In 1896, Trosse published two articles in English on ancient medical knowledge written about by Alexander of Tralles, Burnt Substances and Sources of the Drugs Supplied to the Greeks. She also published information about both Egyptian and medieval medical practices in Norway. Around 1897 or 1898, she met the Dr. Georg Alexander Constantin Külz, whom she would marry in 1900. Soon after meeting Külz, she published a book of poetry, Was die Ahr rauscht (Why the Ahr Rushes, 1899). Because German law forbade married women to teach, she lost her employment upon her marriage and became a clinician in the diabetes clinic the couple founded. The clinic was the first one in the area to treat diabetic patients. After their daughter, Irmgard was born in 1902, Külz-Trosse performed work in the clinic laboratory and continued to publish, under the name of E. Külz or E. Külz-Trosse. In one article, published jointly with her husband, Das Breslauer Arzneibuch (Medicine of Breslau), they analyzed medieval medical practices in Breslau.

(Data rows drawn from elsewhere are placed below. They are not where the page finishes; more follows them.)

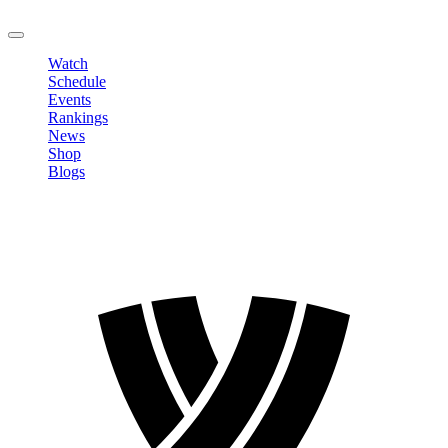
LOGOUT
Watch
Schedule
Events
Rankings
News
Shop
Blogs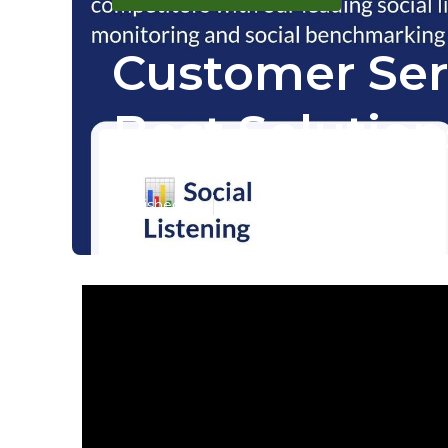
Customer Serv
Best Solution
Published en
4 min read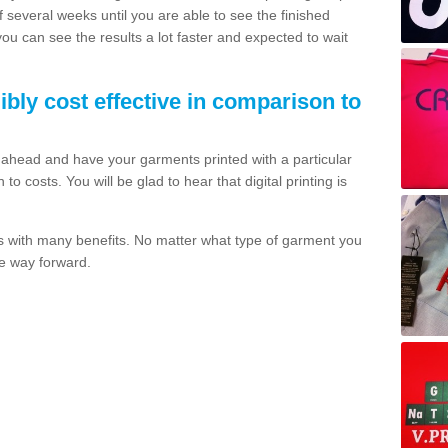
of several weeks until you are able to see the finished
 you can see the results a lot faster and expected to wait
dibly cost effective in comparison to
o ahead and have your garments printed with a particular
o costs. You will be glad to hear that digital printing is
s with many benefits. No matter what type of garment you
the way forward.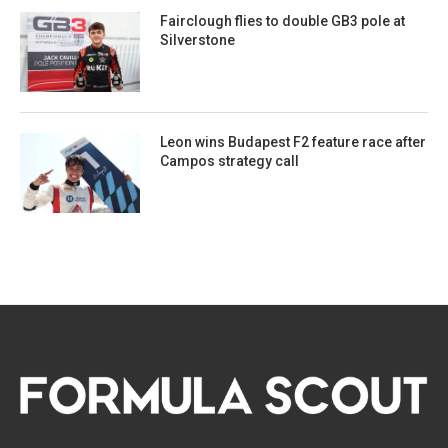
Fairclough flies to double GB3 pole at
Silverstone
Leon wins Budapest F2 feature race after
Campos strategy call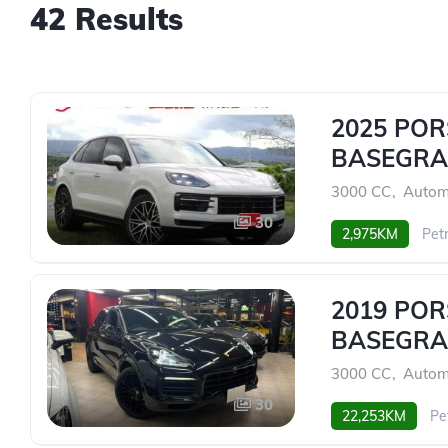
42 Results
2025 PO
BASEGRA
3000 CC
,
Autom
30
2,975KM
Petr
2019 PO
BASEGRA
3000 CC
,
Autom
30
22,253KM
Pe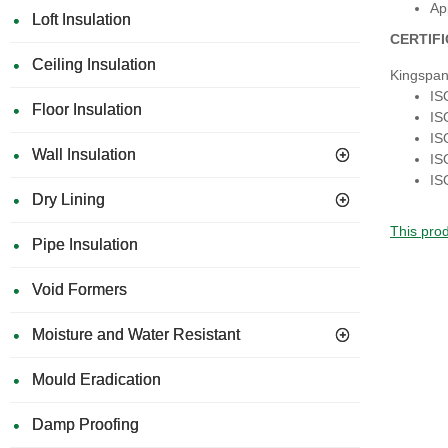
Ap
Loft Insulation
CERTIF
Ceiling Insulation
Kingspan
IS
Floor Insulation
IS
IS
Wall Insulation
IS
IS
Dry Lining
This prod
Pipe Insulation
Void Formers
Moisture and Water Resistant
Mould Eradication
Damp Proofing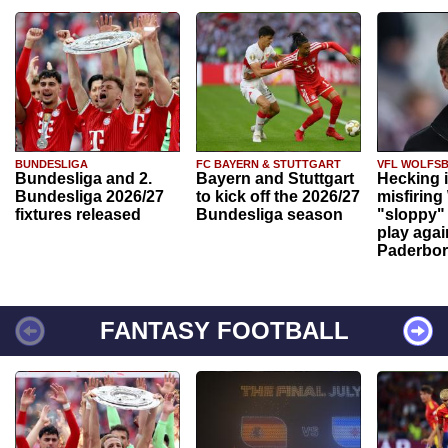
BUNDESLIGA
FC BAYERN & STUTTGART
VFL WOLFS
Bundesliga and 2.
Bayern and Stuttgart
Hecking 
Bundesliga 2026/27
to kick off the 2026/27
misfiring
fixtures released
Bundesliga season
"sloppy" 
play agai
Paderbo
FANTASY FOOTBALL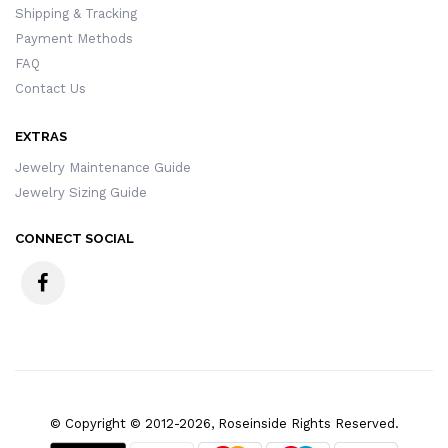
Shipping & Tracking
Payment Methods
FAQ
Contact Us
EXTRAS
Jewelry Maintenance Guide
Jewelry Sizing Guide
CONNECT SOCIAL
© Copyright © 2012-2026, Roseinside Rights Reserved.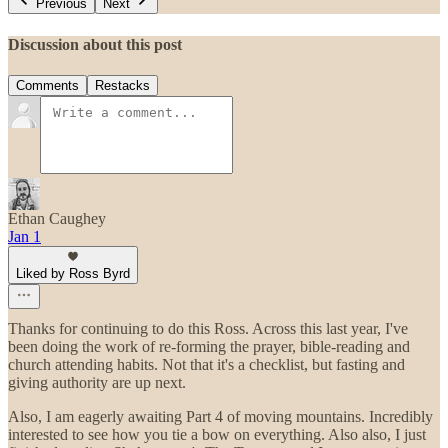
Previous
Next
Discussion about this post
Comments
Restacks
Ethan Caughey
Jan 1
Liked by Ross Byrd
Thanks for continuing to do this Ross. Across this last year, I've
been doing the work of re-forming the prayer, bible-reading and
church attending habits. Not that it's a checklist, but fasting and
giving authority are up next.
Also, I am eagerly awaiting Part 4 of moving mountains. Incredibly
interested to see how you tie a bow on everything. Also also, I just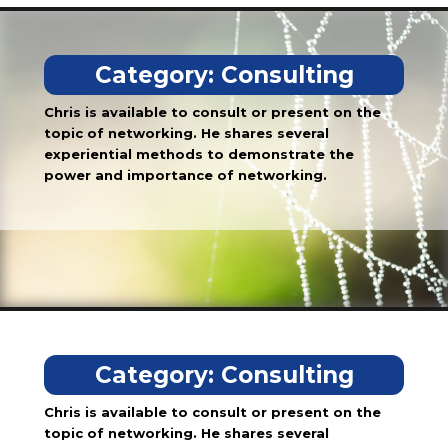
Category:
Consulting
Chris is available to consult or present on the
topic of networking. He shares several
experiential methods to demonstrate the
power and importance of networking.
Category:
Consulting
Chris is available to consult or present on the
topic of networking. He shares several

In 1923, after returning from the war, her husband died and his cousin, Ludwig Külz moved to Bad Neuenahr to take over operation of the clinic. His morphine addiction impaired his abilities, and Külz-Trosse struggled with keeping the facility open, until her daughter married a physician, Erwin Quednow, who took over running the clinic. She took care of the couple's five children and continued publishing medical articles. In 1930, she published Dauerheilung der Zuckerkrankheit (Endurance of diabetes) and in 1936 Trwałe wyleczenie cukrzycy (Persistent cure of diabetes (Polish)).

==Death and legacy==
Külz-Trosse lost her sight as she aged and was completely blind by the time of her death on 23 July 1949 in Bad Neuenahr. In 2010, the Schwules Museum held an exhibit to honor her pioneering work in sexology. In 2011, the exhibit was shown to honor her in Mannheim.